# EXERCISE REQUIREMENTS:
In the records below, print each line exactly and leave every image out.

□ □ □ □

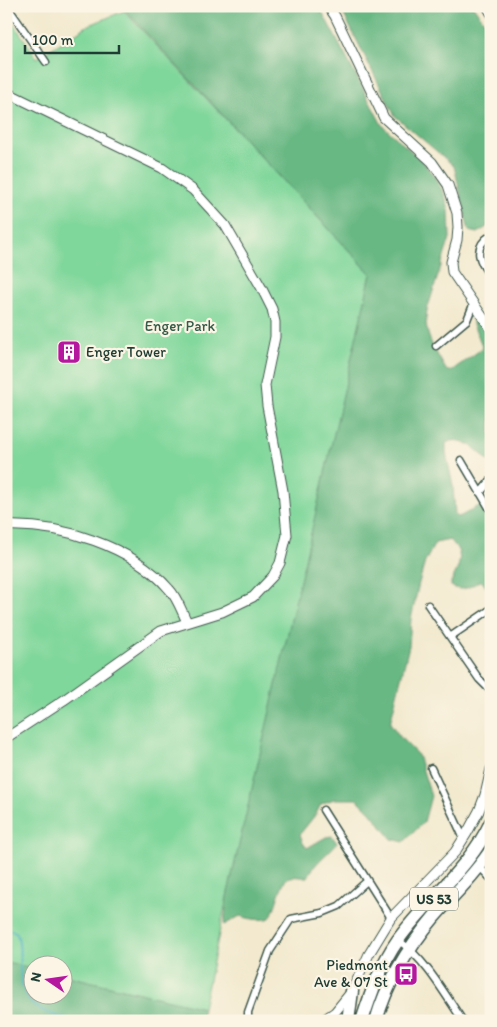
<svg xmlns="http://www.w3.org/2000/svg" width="497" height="1027" font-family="Itim,sans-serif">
<rect width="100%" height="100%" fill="#fcf5e5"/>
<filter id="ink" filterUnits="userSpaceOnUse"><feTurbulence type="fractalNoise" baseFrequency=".02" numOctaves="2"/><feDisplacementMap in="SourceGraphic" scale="10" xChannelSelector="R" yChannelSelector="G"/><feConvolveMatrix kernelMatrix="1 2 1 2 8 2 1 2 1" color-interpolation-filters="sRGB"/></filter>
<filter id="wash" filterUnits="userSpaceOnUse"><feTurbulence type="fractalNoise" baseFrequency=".0096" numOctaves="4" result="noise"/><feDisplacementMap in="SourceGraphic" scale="20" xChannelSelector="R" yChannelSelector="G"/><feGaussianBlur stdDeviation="1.12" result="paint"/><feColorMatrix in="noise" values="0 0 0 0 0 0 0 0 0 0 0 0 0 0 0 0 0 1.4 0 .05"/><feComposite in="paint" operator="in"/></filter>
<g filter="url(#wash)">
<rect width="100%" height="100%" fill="#f2e9ce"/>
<path fill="#80d79b" stroke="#508a68" d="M 124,11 L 371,274 L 227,897 L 203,1008 L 63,975 L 62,964 L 32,964 L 32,968 L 6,962 L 6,13 L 37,58 L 87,26 Z"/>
<path fill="#68b883" stroke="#447a5c" d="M 121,6 L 319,6 L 382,125 L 423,162 L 436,179 L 445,196 L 449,210 L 450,238 L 427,310 C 423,334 434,348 445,368 L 447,371 L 451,371 L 483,348 L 473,324 L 473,319 L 475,318 L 491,339 L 491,464 C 479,452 464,434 446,443 L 446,453 L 453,486 L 455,515 L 458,517 L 461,516 L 481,505 L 491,518 L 491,594 L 481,580 C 471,586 463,593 451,586 L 451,582 C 460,565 465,554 450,540 L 435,543 L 425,562 L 419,583 L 411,619 L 409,646 L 390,723 L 401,738 L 418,755 L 431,796 L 424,822 L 404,842 L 392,839 L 371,813 L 357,799 L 334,799 L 321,804 L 316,814 L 300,834 L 303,843 L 307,848 L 326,837 L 332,836 L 337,843 C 327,855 314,863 308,877 C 302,878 293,875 288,878 C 281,881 276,909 270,918 C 260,921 250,919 240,916 L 224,925 L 227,897 L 371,274 Z
M 337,6 L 473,6 L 491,31 L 491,224 L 478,233 L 469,231 L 454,166 L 395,116 L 344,15 Z
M 6,962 L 32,968 L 32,994 L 62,994 L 63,975 L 203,1008 L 201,1021 L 6,1021 Z"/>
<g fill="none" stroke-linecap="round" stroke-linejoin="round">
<path stroke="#42aec1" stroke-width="2" d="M 6,931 L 11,930 L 17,933 C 21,947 19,954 20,968 C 23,1008 36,1008 70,1021"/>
</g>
</g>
<g filter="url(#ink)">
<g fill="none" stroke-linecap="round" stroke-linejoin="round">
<g stroke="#3f574b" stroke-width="9">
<path id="street" d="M 7,6 L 46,62
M 491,235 C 471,248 480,263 491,277
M 436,346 L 467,320 L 473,305
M 461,460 L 491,511
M 480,493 L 491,480
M 428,605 L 479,679 L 491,691
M 450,637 L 491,609
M 431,768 L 464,839
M 323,810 L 391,918
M 478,865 L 491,879
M 398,940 C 426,960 444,993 463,1021
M 248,1021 L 248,1012 L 270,951 L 291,919 L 322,913 L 339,906 L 367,881"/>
</g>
<g stroke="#3f574b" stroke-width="11">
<path id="secondary" d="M 328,6 L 335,16 L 384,118 L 432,162 L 448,185 L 457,213 L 458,227 L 457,240 L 451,262 L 452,272 L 491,329
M 487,6 L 491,13
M 6,92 L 162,168 L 193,190 L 225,225 L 261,287 L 272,309 L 275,322 L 275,337 L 265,385 L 267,406 L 283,491 L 287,535 L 280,563 L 273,576 L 253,597 L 222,612 L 161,631 L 64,700 L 6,738
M 6,526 C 61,524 132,546 169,589 C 177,597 182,612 187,622
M 322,1021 L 335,1012 L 352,991 L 369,954 L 391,918 L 455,852 L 467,833 L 479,811 L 485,795 L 491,769"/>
</g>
<g stroke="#3f574b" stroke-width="15">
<path id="highway" d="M 348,1021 L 352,991
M 362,1021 C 371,993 381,964 398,940 C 427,899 470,868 491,822
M 376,1021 C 387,982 408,948 434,917 C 453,895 475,875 491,850"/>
</g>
<use href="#street" stroke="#fff" stroke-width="6"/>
<use href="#secondary" stroke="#fff" stroke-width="9"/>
<use href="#highway" stroke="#fff" stroke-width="12"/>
</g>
</g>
<defs>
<g id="building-square" transform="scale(1.25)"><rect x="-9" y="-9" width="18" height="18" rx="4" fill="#b5179e" stroke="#fcf5e5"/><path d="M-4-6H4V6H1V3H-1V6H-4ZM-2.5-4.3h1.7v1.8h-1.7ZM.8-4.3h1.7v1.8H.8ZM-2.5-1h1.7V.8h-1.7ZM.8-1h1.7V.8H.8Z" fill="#fff"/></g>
<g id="bus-square" transform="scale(1.25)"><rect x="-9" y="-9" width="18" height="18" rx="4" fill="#b5179e" stroke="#fcf5e5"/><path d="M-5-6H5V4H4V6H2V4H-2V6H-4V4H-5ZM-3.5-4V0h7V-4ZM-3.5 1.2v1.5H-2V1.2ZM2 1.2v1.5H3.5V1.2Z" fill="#fff"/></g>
</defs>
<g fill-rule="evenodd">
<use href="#building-square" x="69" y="352"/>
<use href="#bus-square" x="406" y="974"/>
</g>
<g text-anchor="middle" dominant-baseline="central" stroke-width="4.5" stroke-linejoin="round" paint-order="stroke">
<rect fill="#fcf5e5" stroke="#617469" stroke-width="1" x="410" y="887.5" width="48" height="23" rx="4"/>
<g font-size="14" font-weight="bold" fill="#1f3d34">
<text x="434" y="899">US 53</text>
</g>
<g font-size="15" fill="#325c49" stroke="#fcf5e5">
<text x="180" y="326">Enger Park</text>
</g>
<g font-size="15" fill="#1f3d34" stroke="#fcf5e5" text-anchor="start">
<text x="86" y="352">Enger Tower</text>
<text x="388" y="965" text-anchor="end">Piedmont<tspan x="388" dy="17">Ave &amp; 07 St</tspan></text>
</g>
</g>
<rect width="497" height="1027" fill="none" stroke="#fcf5e5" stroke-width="25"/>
<g transform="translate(48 980) rotate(283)"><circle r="24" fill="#fcf5e5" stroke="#a4ab9e"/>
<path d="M0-4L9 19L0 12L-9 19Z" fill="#b5179e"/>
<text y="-8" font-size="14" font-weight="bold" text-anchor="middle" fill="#1f3d34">N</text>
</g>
<path d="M25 45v8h94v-8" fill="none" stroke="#1f3d34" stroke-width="2.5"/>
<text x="32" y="45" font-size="15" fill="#1f3d34" stroke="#fcf5e5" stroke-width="4" paint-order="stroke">100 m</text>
</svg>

□ □ □ □

# RESULT OF THE EXERCISE:
<svg xmlns="http://www.w3.org/2000/svg" width="497" height="1027" font-family="Itim,sans-serif">
<rect width="100%" height="100%" fill="#fcf5e5"/>
<filter id="ink" filterUnits="userSpaceOnUse"><feTurbulence type="fractalNoise" baseFrequency=".02" numOctaves="2"/><feDisplacementMap in="SourceGraphic" scale="10" xChannelSelector="R" yChannelSelector="G"/><feConvolveMatrix kernelMatrix="1 2 1 2 8 2 1 2 1" color-interpolation-filters="sRGB"/></filter>
<filter id="wash" filterUnits="userSpaceOnUse"><feTurbulence type="fractalNoise" baseFrequency=".0096" numOctaves="4" result="noise"/><feDisplacementMap in="SourceGraphic" scale="20" xChannelSelector="R" yChannelSelector="G"/><feGaussianBlur stdDeviation="1.12" result="paint"/><feColorMatrix in="noise" values="0 0 0 0 0 0 0 0 0 0 0 0 0 0 0 0 0 1.4 0 .05"/><feComposite in="paint" operator="in"/></filter>
<g filter="url(#wash)">
<rect width="100%" height="100%" fill="#f2e9ce"/>
<path fill="#80d79b" stroke="#508a68" d="M 124,11 L 371,274 L 227,897 L 203,1008 L 63,975 L 62,964 L 32,964 L 32,968 L 6,962 L 6,13 L 37,58 L 87,26 Z"/>
<path fill="#68b883" stroke="#447a5c" d="M 121,6 L 319,6 L 382,125 L 423,162 L 436,179 L 445,196 L 449,210 L 450,238 L 427,310 C 423,334 434,348 445,368 L 447,371 L 451,371 L 483,348 L 473,324 L 473,319 L 475,318 L 491,339 L 491,464 C 479,452 464,434 446,443 L 446,453 L 453,486 L 455,515 L 458,517 L 461,516 L 481,505 L 491,518 L 491,594 L 481,580 C 471,586 463,593 451,586 L 451,582 C 460,565 465,554 450,540 L 435,543 L 425,562 L 419,583 L 411,619 L 409,646 L 390,723 L 401,738 L 418,755 L 431,796 L 424,822 L 404,842 L 392,839 L 371,813 L 357,799 L 334,799 L 321,804 L 316,814 L 300,834 L 303,843 L 307,848 L 326,837 L 332,836 L 337,843 C 327,855 314,863 308,877 C 302,878 293,875 288,878 C 281,881 276,909 270,918 C 260,921 250,919 240,916 L 224,925 L 227,897 L 371,274 Z
M 337,6 L 473,6 L 491,31 L 491,224 L 478,233 L 469,231 L 454,166 L 395,116 L 344,15 Z
M 6,962 L 32,968 L 32,994 L 62,994 L 63,975 L 203,1008 L 201,1021 L 6,1021 Z"/>
<g fill="none" stroke-linecap="round" stroke-linejoin="round">
<path stroke="#42aec1" stroke-width="2" d="M 6,931 L 11,930 L 17,933 C 21,947 19,954 20,968 C 23,1008 36,1008 70,1021"/>
</g>
</g>
<g filter="url(#ink)">
<g fill="none" stroke-linecap="round" stroke-linejoin="round">
<g stroke="#3f574b" stroke-width="9">
<path id="street" d="M 7,6 L 46,62
M 491,235 C 471,248 480,263 491,277
M 436,346 L 467,320 L 473,305
M 461,460 L 491,511
M 480,493 L 491,480
M 428,605 L 479,679 L 491,691
M 450,637 L 491,609
M 431,768 L 464,839
M 323,810 L 391,918
M 478,865 L 491,879
M 398,940 C 426,960 444,993 463,1021
M 248,1021 L 248,1012 L 270,951 L 291,919 L 322,913 L 339,906 L 367,881"/>
</g>
<g stroke="#3f574b" stroke-width="11">
<path id="secondary" d="M 328,6 L 335,16 L 384,118 L 432,162 L 448,185 L 457,213 L 458,227 L 457,240 L 451,262 L 452,272 L 491,329
M 487,6 L 491,13
M 6,92 L 162,168 L 193,190 L 225,225 L 261,287 L 272,309 L 275,322 L 275,337 L 265,385 L 267,406 L 283,491 L 287,535 L 280,563 L 273,576 L 253,597 L 222,612 L 161,631 L 64,700 L 6,738
M 6,526 C 61,524 132,546 169,589 C 177,597 182,612 187,622
M 322,1021 L 335,1012 L 352,991 L 369,954 L 391,918 L 455,852 L 467,833 L 479,811 L 485,795 L 491,769"/>
</g>
<g stroke="#3f574b" stroke-width="15">
<path id="highway" d="M 348,1021 L 352,991
M 362,1021 C 371,993 381,964 398,940 C 427,899 470,868 491,822
M 376,1021 C 387,982 408,948 434,917 C 453,895 475,875 491,850"/>
</g>
<use href="#street" stroke="#fff" stroke-width="6"/>
<use href="#secondary" stroke="#fff" stroke-width="9"/>
<use href="#highway" stroke="#fff" stroke-width="12"/>
</g>
</g>
<defs>
<g id="building-square" transform="scale(1.25)"><rect x="-9" y="-9" width="18" height="18" rx="4" fill="#b5179e" stroke="#fcf5e5"/><path d="M-4-6H4V6H1V3H-1V6H-4ZM-2.5-4.3h1.7v1.8h-1.7ZM.8-4.3h1.7v1.8H.8ZM-2.5-1h1.7V.8h-1.7ZM.8-1h1.7V.8H.8Z" fill="#fff"/></g>
<g id="bus-square" transform="scale(1.25)"><rect x="-9" y="-9" width="18" height="18" rx="4" fill="#b5179e" stroke="#fcf5e5"/><path d="M-5-6H5V4H4V6H2V4H-2V6H-4V4H-5ZM-3.5-4V0h7V-4ZM-3.5 1.2v1.5H-2V1.2ZM2 1.2v1.5H3.5V1.2Z" fill="#fff"/></g>
</defs>
<g fill-rule="evenodd">
<use href="#building-square" x="69" y="352"/>
<use href="#bus-square" x="406" y="974"/>
</g>
<g text-anchor="middle" dominant-baseline="central" stroke-width="4.5" stroke-linejoin="round" paint-order="stroke">
<rect fill="#fcf5e5" stroke="#617469" stroke-width="1" x="410" y="887.5" width="48" height="23" rx="4"/>
<g font-size="14" font-weight="bold" fill="#1f3d34">
<text x="434" y="899">US 53</text>
</g>
<g font-size="15" fill="#325c49" stroke="#fcf5e5">
<text x="180" y="326">Enger Park</text>
</g>
<g font-size="15" fill="#1f3d34" stroke="#fcf5e5" text-anchor="start">
<text x="86" y="352">Enger Tower</text>
<text x="388" y="965" text-anchor="end">Piedmont<tspan x="388" dy="17">Ave &amp; 07 St</tspan></text>
</g>
</g>
<rect width="497" height="1027" fill="none" stroke="#fcf5e5" stroke-width="25"/>
<g transform="translate(48 980) rotate(283)"><circle r="24" fill="#fcf5e5" stroke="#a4ab9e"/>
<path d="M0-4L9 19L0 12L-9 19Z" fill="#b5179e"/>
<text y="-8" font-size="14" font-weight="bold" text-anchor="middle" fill="#1f3d34">N</text>
</g>
<path d="M25 45v8h94v-8" fill="none" stroke="#1f3d34" stroke-width="2.5"/>
<text x="32" y="45" font-size="15" fill="#1f3d34" stroke="#fcf5e5" stroke-width="4" paint-order="stroke">100 m</text>
</svg>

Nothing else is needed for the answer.